Required task A> Following the topological sort excerpt below, list the vertices in the order produced by applying the queue version to the graph of Figure 19.4.1.

--- Document segment ---

We can implement topological sort using a queue instead of recursion, as follows.

First visit all edges, counting the number of edges that lead to each vertex (i.e., count the number of prerequisites for each vertex). All vertices with no prerequisites are placed on the queue. We then begin processing the queue. When Vertex \(v\) is taken off of the queue, it is printed, and all neighbors of \(v\) (that is, all vertices that have \(v\) as a prerequisite) have their counts decremented by one. Place on the queue any neighbor whose count becomes zero. If the queue becomes empty without printing all of the vertices, then the graph contains a cycle (i.e., there is no possible ordering for the tasks that does not violate some prerequisite). The printed order for the vertices of the graph in Applying the queue version of topological sort to the graph of Figure 19.4.1 produces J1, J2, J3, J6, J4, J5, J7. Here is an implementation for the algorithm.

Here is the code to implement the queue-based topological sort:

void topsortBFS(Graph G) {          // Topological sort: Queue
  Queue Q = new LQueue(G.nodeCount());
  int[] Count = new int[G.nodeCount()];
  int[] nList;
  int v;
  for (v=0; v<G.nodeCount(); v++) Count[v] = 0; // Initialize
  for (v=0; v<G.nodeCount(); v++) { // Process every edge
    nList = G.neighbors(v);
    for (int i=0; i< nList.length; i++)

---

Required task B> Report each line of the records that contains the string "autoBeamOff".

--- Supplied records ---

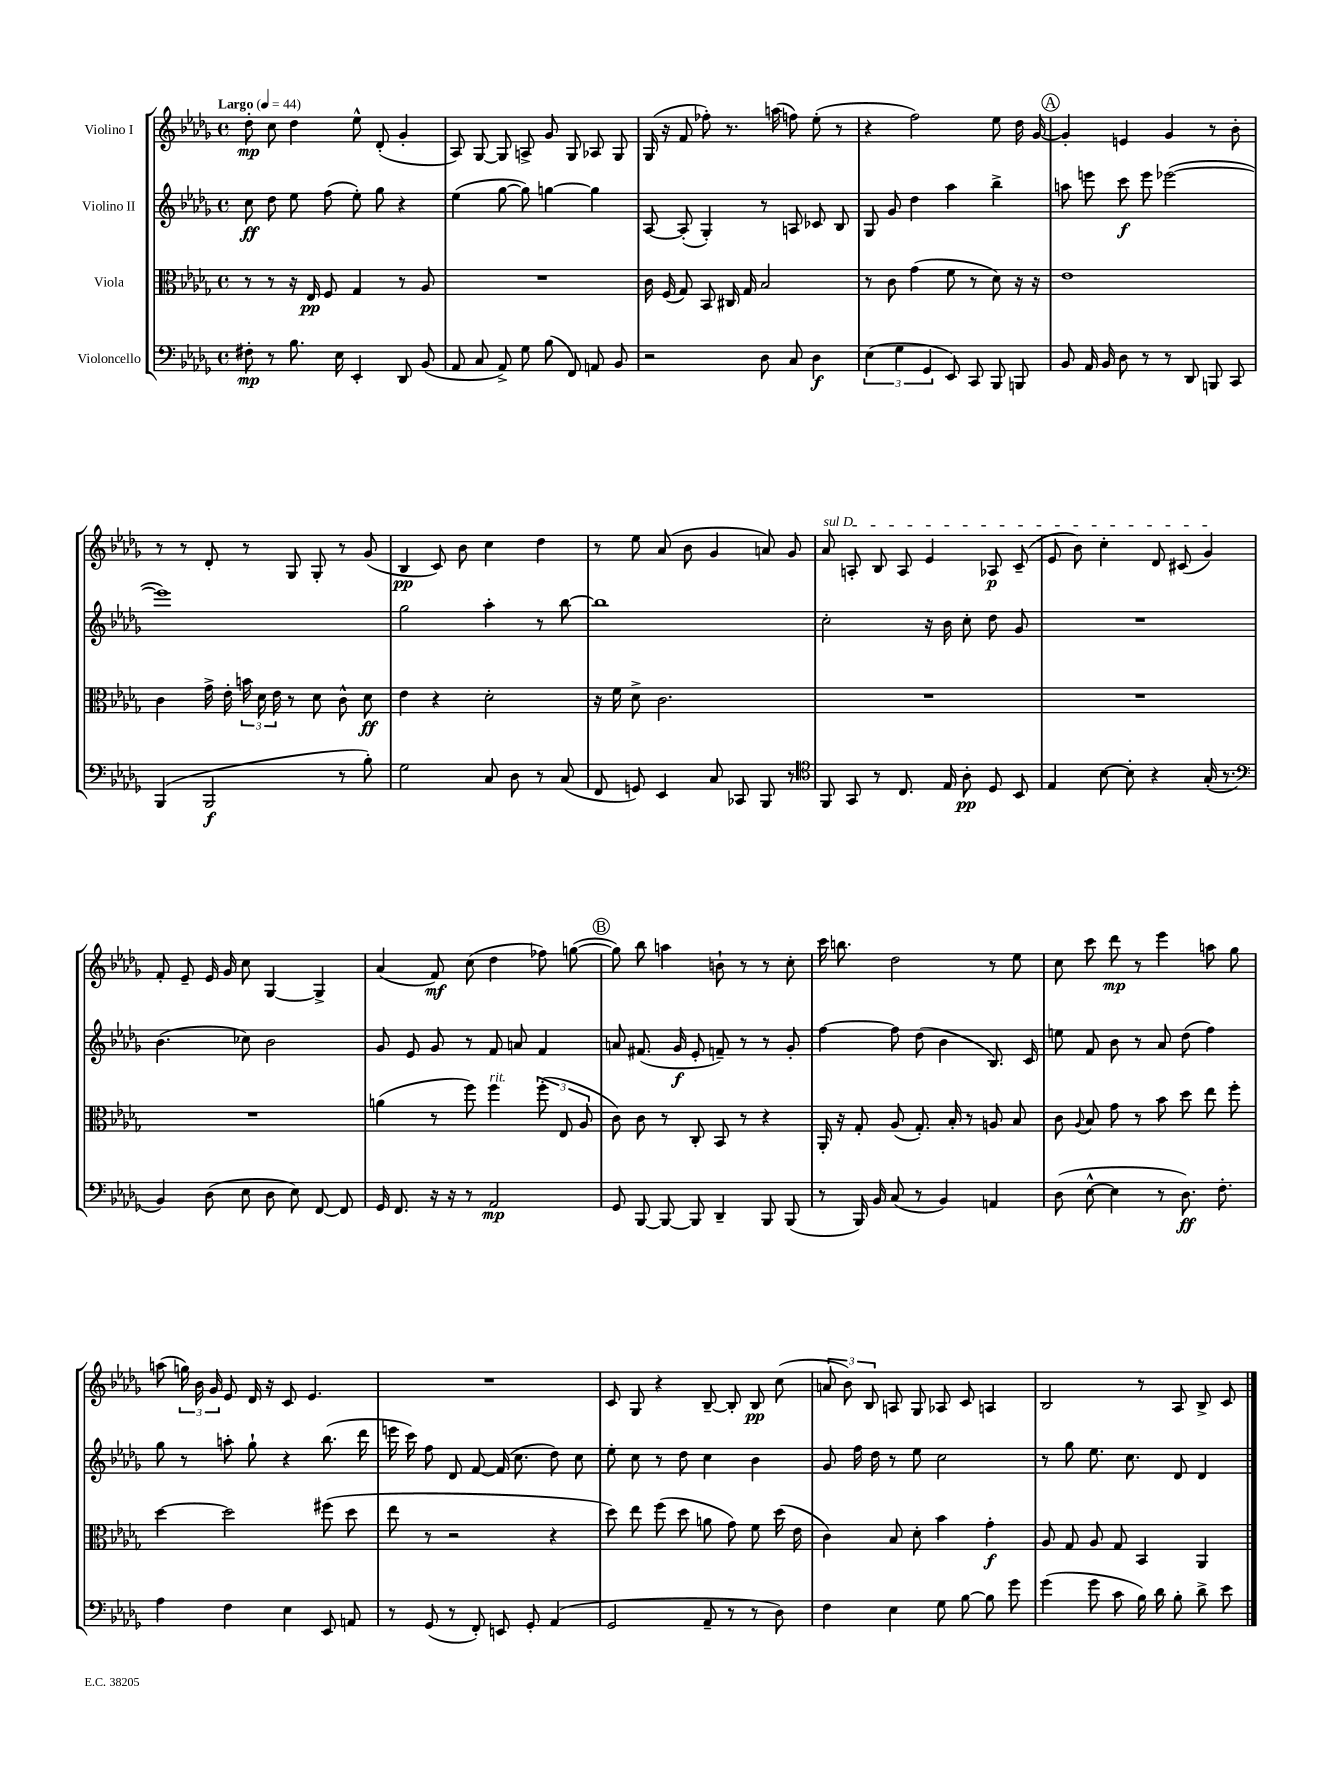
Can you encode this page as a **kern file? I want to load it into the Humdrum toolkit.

---
--- Supplied records ---

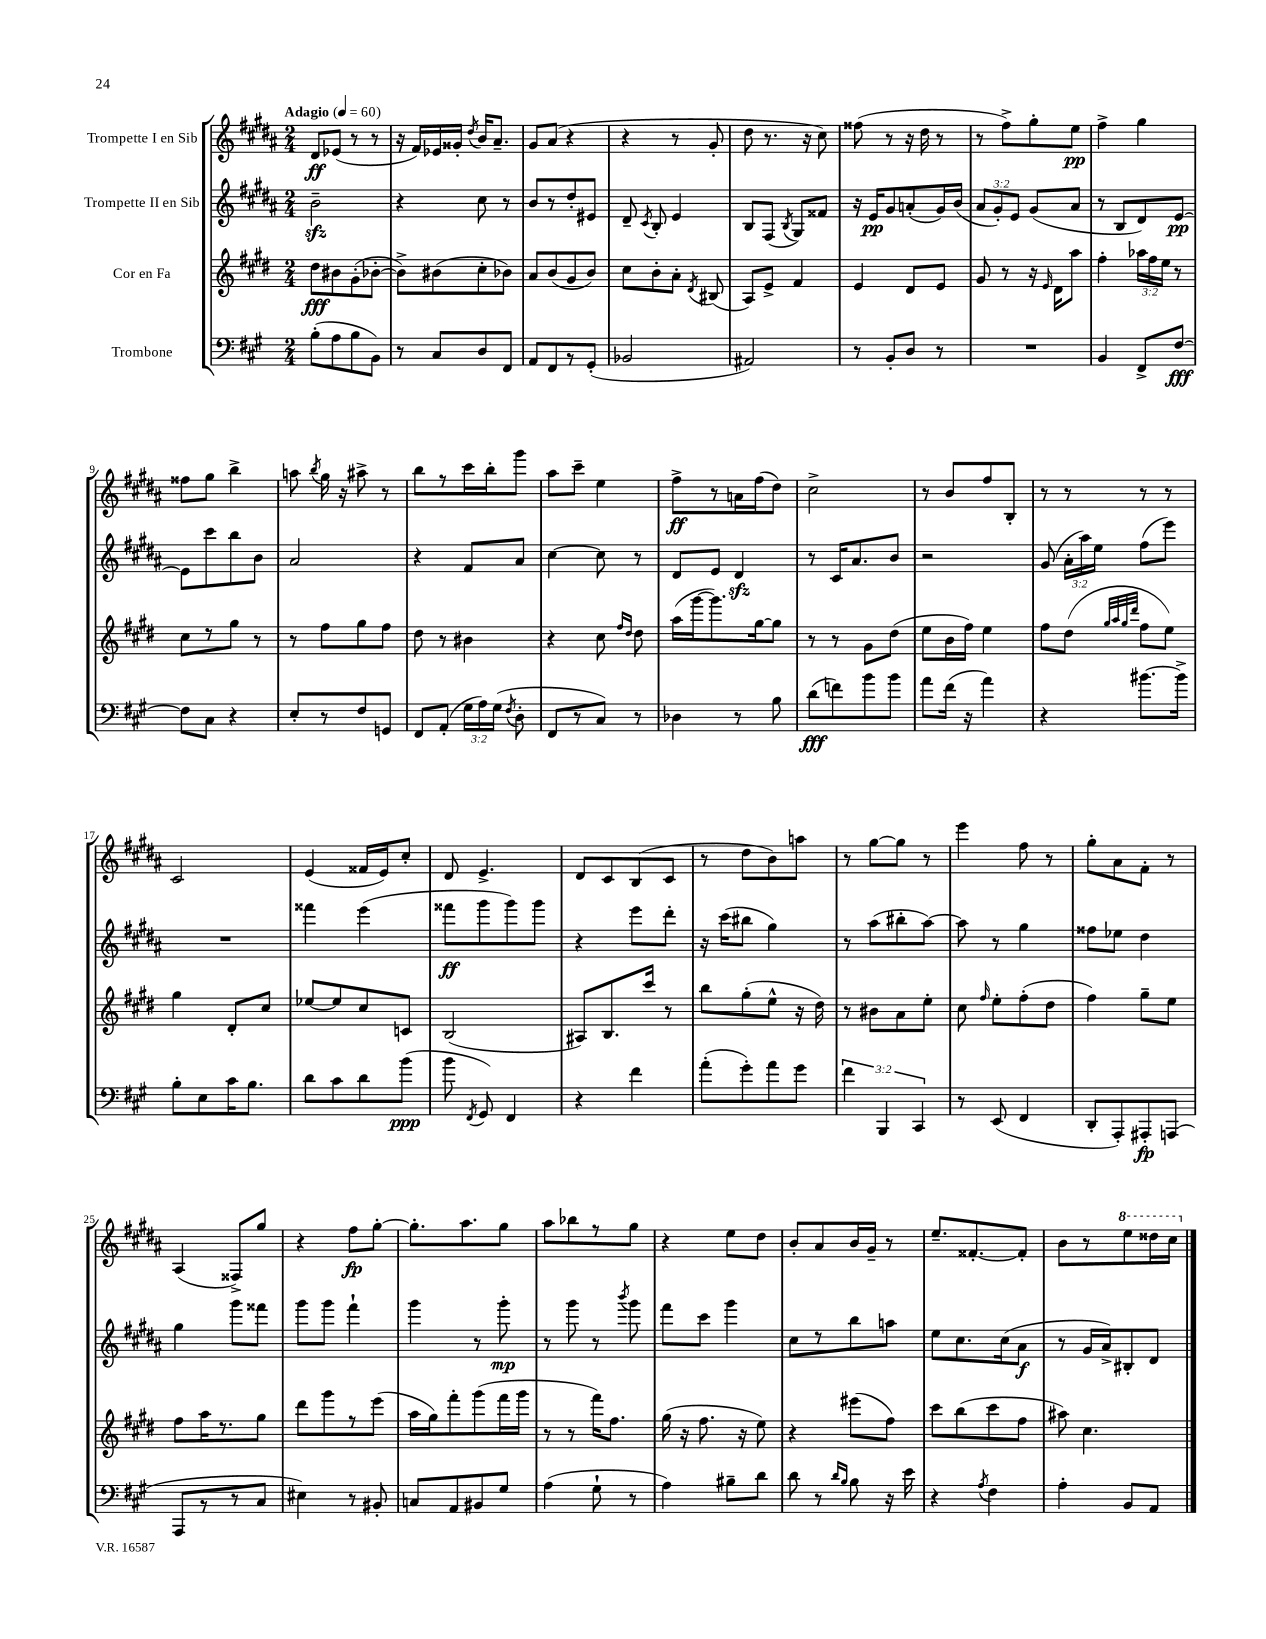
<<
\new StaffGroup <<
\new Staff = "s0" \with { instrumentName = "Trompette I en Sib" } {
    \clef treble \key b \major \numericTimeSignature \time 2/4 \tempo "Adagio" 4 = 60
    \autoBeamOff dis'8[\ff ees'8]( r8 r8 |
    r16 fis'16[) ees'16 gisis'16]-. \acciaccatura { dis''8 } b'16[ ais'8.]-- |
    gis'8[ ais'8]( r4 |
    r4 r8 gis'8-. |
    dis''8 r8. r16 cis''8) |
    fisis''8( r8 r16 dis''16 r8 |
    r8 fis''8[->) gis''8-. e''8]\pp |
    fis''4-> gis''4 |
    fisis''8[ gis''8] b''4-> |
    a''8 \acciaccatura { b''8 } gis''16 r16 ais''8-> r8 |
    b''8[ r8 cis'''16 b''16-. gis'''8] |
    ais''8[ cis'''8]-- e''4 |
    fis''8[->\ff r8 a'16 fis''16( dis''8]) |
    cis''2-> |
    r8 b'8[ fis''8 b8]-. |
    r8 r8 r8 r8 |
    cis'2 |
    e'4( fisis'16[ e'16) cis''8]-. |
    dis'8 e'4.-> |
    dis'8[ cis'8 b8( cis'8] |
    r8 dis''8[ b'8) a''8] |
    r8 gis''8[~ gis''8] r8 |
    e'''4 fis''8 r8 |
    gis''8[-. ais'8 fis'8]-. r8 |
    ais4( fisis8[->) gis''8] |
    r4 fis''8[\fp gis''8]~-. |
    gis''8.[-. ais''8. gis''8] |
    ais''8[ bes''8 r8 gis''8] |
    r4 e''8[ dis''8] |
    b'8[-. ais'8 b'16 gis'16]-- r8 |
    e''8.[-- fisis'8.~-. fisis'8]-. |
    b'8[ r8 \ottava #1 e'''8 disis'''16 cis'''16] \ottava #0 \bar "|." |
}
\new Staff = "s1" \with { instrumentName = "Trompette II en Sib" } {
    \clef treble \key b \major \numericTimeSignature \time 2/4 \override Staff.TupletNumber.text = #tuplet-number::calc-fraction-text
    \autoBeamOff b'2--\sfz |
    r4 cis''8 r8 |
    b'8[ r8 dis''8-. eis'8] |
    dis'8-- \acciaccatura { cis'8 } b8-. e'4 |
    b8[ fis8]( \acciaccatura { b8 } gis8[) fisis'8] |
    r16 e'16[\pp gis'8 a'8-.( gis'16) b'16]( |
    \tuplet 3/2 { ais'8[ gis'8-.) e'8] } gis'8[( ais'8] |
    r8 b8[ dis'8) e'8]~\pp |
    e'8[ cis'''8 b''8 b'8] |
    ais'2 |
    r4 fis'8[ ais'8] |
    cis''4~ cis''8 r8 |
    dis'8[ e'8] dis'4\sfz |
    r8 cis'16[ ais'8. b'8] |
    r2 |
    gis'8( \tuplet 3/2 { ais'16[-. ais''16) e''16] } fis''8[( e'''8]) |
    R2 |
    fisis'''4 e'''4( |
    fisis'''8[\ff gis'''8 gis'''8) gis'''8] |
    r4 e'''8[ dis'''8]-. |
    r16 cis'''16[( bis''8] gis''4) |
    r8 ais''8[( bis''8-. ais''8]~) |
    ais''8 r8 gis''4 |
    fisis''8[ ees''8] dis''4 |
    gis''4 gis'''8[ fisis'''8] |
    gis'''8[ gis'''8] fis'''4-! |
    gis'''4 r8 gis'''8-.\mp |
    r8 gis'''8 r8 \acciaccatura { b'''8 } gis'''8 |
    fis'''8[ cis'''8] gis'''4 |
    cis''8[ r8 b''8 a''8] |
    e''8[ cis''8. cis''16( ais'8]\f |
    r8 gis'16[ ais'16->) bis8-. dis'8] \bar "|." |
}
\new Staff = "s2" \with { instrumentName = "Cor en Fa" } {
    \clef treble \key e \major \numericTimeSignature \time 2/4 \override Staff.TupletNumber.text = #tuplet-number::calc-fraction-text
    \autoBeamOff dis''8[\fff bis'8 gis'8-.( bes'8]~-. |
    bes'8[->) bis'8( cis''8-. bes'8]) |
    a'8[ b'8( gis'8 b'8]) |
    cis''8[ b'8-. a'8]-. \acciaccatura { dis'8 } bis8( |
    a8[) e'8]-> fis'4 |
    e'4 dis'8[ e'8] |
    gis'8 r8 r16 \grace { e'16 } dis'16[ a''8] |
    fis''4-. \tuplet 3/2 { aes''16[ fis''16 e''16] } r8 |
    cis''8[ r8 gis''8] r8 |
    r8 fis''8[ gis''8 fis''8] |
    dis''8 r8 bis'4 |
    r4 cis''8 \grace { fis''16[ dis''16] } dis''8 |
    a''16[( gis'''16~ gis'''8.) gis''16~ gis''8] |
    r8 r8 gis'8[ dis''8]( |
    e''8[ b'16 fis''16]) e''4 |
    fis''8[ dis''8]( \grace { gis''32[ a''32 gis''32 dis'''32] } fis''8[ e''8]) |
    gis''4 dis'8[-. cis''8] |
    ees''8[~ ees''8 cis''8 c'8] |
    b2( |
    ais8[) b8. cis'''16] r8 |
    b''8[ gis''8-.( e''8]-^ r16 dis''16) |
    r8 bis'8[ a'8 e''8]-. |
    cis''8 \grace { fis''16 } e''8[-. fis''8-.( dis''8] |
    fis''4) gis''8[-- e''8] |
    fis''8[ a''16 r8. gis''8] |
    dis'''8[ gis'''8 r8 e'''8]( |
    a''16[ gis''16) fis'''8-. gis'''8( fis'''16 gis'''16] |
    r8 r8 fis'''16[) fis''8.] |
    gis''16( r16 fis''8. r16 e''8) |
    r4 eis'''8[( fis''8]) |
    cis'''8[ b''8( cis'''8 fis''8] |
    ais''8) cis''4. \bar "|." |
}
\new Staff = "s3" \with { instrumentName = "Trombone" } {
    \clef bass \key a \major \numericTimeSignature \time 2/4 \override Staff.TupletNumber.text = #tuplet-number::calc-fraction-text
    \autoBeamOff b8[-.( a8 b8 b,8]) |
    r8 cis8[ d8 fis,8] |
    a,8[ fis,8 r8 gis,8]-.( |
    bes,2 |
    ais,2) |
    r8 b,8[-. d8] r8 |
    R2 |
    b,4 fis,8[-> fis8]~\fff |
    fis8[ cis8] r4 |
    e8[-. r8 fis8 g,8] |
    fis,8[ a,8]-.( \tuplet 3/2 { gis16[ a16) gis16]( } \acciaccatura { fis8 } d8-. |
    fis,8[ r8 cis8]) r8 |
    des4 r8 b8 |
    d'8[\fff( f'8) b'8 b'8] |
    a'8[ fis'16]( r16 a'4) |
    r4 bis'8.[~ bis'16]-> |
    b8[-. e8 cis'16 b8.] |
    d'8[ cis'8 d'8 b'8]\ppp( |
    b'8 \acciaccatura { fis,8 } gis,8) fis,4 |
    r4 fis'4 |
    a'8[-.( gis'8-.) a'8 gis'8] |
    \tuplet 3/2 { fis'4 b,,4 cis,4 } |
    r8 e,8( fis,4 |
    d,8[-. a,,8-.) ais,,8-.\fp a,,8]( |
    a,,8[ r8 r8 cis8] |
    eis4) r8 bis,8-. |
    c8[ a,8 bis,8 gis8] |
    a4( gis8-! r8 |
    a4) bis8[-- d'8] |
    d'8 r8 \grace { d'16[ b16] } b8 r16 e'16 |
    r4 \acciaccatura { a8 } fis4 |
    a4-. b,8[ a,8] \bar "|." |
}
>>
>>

---

Right answer A> J1, J2, J3, J6, J4, J5, J7

Right answer B>
    \autoBeamOff dis'8[\ff ees'8]( r8 r8 |
    \autoBeamOff b'2--\sfz |
    \autoBeamOff dis''8[\fff bis'8 gis'8-.( bes'8]~-. |
    \autoBeamOff b8[-.( a8 b8 b,8]) |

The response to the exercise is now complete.